Provided text >>
December 20, 2013

Gary Hume's Buoyant Paintings (and what about the artist's intention?)


Blue Skies, 2013; enamel on aluminum, 44 7/8 x 60 in. 


I feel different kinds of pleasure seeing shows that I love; my feeling can be meditative, there can be an intellectual excitement, a joy in color and shape or in carefully attentive work; the work's presence can be big and bold or small and modest; there are so many things to love. When I walked into Gary Hume's show at Matthew Marks, "The Wonky Wheel", and was confronted by a huge, wackily painted door, I did not know what to expect as I'd never seen Hume's work before. Well, I loved the show; it made me feel light and happy. The bright colors, often in surprising juxtapositions, and the irregularly organic shapes seemed full of joy.


Stripes, 2013; enamel on aluminum, 45 1/8 x 60 in.


In this painting, odd shapes are wandering across the glossy surface, pinks and purples playing with green, bright and dark.


Stripes, detail


The high gloss of enamel paint might be very off putting, but in this case it reads as warm and rich to me. The gallery assistant told me that Hume uses hardware store paint, making stencils that he fills with paint which leads to shapes with raised edges, each shape strongly delineated by its border and catching the light festively.


The Wonky Wheel (Yellow), 2013; enamel on aluminum, diameter 83 7/8 x 2 3/8 in. 


There were two sculptures in the show, both Wonky Wheels. As I looked at this far from perfect spoked wheel it seemed a kind of wheel of life, a wobbly turning of time. Imagine my surprise when I read the press release for the show, at the link above, and discovered that the
motif is based on a Navy SEAL's telescopic gun sight, re-creating a sharpshooter's perspective from the artist's own point of view. 
Well, I am stumped; there's nothing in this piece that speaks of violence or war or tragedy, not to me. So what do I do about my responses? are they way off base, or is this an instance of the artist not knowing what he hath wrought?  Is he trying to undermine the origin of the image by the jolly presence of the sculpture? Is this something like 1960s Flower Power, sticking colorful blooms in gun barrels? I realize that artists, including myself, cannot control how people see our work; galleries try to do so with press releases and artist's statements, but is this all in vain? I usually like when a viewer sees something in a work of mine that I had not at all intended.

Dataset excerpts >>

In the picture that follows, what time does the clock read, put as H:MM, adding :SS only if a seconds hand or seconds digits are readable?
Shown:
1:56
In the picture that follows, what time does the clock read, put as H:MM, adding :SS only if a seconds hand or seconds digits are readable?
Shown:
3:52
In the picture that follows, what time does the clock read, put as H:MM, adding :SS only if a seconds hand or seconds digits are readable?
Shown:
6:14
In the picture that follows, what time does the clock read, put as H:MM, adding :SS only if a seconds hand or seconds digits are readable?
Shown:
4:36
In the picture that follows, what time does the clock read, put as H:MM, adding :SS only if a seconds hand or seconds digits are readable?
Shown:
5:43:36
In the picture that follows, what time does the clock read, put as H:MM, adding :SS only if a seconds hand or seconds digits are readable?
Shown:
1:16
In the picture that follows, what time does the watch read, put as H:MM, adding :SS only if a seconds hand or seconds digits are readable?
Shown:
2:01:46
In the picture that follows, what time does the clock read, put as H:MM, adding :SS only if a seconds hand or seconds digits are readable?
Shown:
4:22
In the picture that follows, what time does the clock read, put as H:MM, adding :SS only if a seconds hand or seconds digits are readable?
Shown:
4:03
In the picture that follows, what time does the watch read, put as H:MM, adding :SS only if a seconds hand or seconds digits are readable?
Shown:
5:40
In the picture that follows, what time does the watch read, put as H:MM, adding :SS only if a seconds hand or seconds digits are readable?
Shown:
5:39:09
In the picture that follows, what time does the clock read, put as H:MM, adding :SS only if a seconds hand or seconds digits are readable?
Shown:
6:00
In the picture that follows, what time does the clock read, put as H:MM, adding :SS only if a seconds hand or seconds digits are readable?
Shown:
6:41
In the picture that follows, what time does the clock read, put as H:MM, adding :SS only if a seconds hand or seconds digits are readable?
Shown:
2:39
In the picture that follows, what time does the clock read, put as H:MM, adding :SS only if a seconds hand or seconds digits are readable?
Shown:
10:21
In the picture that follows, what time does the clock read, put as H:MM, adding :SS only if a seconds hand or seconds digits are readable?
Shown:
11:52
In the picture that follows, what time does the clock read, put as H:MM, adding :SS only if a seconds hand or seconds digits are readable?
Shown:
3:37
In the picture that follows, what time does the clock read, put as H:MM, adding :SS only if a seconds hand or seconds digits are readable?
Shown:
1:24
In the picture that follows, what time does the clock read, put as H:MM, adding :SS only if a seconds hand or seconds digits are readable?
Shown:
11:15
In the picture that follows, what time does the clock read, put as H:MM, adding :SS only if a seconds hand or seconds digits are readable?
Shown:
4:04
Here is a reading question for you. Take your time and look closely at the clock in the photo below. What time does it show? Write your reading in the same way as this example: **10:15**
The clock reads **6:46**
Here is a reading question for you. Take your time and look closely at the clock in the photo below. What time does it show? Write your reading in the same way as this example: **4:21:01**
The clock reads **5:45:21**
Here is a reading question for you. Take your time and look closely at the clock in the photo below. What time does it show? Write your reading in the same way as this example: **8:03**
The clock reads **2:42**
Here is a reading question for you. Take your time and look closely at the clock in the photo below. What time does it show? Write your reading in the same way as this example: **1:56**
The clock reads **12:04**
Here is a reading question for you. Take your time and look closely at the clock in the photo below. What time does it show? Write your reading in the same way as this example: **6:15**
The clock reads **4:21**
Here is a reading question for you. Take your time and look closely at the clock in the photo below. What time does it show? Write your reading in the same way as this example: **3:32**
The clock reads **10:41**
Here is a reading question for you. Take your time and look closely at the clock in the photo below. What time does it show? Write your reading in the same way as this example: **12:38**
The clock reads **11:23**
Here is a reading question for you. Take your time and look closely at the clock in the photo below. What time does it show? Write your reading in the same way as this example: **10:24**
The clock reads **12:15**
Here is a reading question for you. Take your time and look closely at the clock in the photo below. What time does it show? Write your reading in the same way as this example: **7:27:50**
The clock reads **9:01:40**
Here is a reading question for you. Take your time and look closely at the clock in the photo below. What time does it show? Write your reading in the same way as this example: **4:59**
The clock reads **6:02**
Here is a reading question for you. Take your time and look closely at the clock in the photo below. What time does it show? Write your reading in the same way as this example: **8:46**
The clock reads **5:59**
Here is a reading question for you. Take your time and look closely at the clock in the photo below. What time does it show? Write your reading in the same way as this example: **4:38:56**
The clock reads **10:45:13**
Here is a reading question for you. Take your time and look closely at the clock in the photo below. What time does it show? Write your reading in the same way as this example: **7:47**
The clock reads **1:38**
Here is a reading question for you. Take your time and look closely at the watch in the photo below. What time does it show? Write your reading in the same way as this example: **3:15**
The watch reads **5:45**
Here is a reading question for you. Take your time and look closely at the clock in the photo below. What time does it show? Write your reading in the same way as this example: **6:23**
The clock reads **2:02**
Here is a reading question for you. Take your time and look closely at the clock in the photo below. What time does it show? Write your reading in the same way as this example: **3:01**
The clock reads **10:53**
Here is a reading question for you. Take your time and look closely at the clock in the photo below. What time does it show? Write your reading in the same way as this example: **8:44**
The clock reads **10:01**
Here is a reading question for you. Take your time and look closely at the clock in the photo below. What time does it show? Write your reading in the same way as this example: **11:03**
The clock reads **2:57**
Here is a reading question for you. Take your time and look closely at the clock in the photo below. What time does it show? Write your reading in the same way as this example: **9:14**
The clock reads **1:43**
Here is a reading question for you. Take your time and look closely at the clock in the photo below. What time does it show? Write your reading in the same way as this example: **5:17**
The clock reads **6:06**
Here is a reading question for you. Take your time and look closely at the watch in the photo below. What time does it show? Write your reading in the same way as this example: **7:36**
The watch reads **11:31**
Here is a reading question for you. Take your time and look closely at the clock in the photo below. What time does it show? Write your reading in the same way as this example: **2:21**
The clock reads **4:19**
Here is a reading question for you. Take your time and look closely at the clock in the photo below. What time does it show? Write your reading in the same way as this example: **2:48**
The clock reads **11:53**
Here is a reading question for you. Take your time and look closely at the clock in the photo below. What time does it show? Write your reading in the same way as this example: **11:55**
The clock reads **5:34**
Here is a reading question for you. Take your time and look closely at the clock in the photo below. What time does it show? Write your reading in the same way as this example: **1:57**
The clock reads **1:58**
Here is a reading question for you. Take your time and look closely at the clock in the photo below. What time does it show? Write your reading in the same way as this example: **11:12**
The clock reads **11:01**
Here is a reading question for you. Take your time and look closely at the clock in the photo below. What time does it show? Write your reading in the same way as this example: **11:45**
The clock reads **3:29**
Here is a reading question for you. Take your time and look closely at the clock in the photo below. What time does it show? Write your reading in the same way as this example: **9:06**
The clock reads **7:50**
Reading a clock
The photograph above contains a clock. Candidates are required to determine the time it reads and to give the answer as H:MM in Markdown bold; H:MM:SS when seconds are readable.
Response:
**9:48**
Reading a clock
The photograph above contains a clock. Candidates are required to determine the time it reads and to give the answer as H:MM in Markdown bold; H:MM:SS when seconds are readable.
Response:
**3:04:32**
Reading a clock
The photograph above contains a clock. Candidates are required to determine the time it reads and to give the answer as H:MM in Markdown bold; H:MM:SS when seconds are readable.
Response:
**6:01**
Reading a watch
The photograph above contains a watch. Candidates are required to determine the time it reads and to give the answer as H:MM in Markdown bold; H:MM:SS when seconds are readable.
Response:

Problems to solve >>
A. In the post about Gary Hume's show, what is the motif of the Wonky Wheel sculptures based on?
B. Return verbatim the lines of the entries starting at the line that contains "this example: **3:01**" and ending at the line that contains "The clock reads **4:19**", including both of those lines and nothing more.

Solutions to the tasks >>
A. A Navy SEAL's telescopic gun sight.

B.
Here is a reading question for you. Take your time and look closely at the clock in the photo below. What time does it show? Write your reading in the same way as this example: **3:01**
The clock reads **10:53**
Here is a reading question for you. Take your time and look closely at the clock in the photo below. What time does it show? Write your reading in the same way as this example: **8:44**
The clock reads **10:01**
Here is a reading question for you. Take your time and look closely at the clock in the photo below. What time does it show? Write your reading in the same way as this example: **11:03**
The clock reads **2:57**
Here is a reading question for you. Take your time and look closely at the clock in the photo below. What time does it show? Write your reading in the same way as this example: **9:14**
The clock reads **1:43**
Here is a reading question for you. Take your time and look closely at the clock in the photo below. What time does it show? Write your reading in the same way as this example: **5:17**
The clock reads **6:06**
Here is a reading question for you. Take your time and look closely at the watch in the photo below. What time does it show? Write your reading in the same way as this example: **7:36**
The watch reads **11:31**
Here is a reading question for you. Take your time and look closely at the clock in the photo below. What time does it show? Write your reading in the same way as this example: **2:21**
The clock reads **4:19**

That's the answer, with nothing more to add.